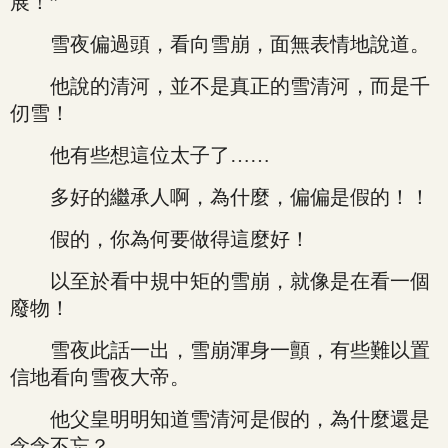
展！”
雪夜偏過頭，看向雪崩，面無表情地說道。
他說的清河，並不是真正的雪清河，而是千
仞雪！
他有些想這位太子了……
多好的繼承人啊，為什麼，偏偏是假的！！
假的，你為何要做得這麼好！
以至於看中規中矩的雪崩，就像是在看一個
廢物！
雪夜此話一出，雪崩渾身一顫，有些難以置
信地看向雪夜大帝。
他父皇明明知道雪清河是假的，為什麼還是
念念不忘？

^^^^^^^^^^^^^^^^

▶ _To do_
Could you set down every entry again exactly as written, leaving out any pictures?

▶ _Response area_
展！”
雪夜偏過頭，看向雪崩，面無表情地說道。
他說的清河，並不是真正的雪清河，而是千
仞雪！
他有些想這位太子了……
多好的繼承人啊，為什麼，偏偏是假的！！
假的，你為何要做得這麼好！
以至於看中規中矩的雪崩，就像是在看一個
廢物！
雪夜此話一出，雪崩渾身一顫，有些難以置
信地看向雪夜大帝。
他父皇明明知道雪清河是假的，為什麼還是
念念不忘？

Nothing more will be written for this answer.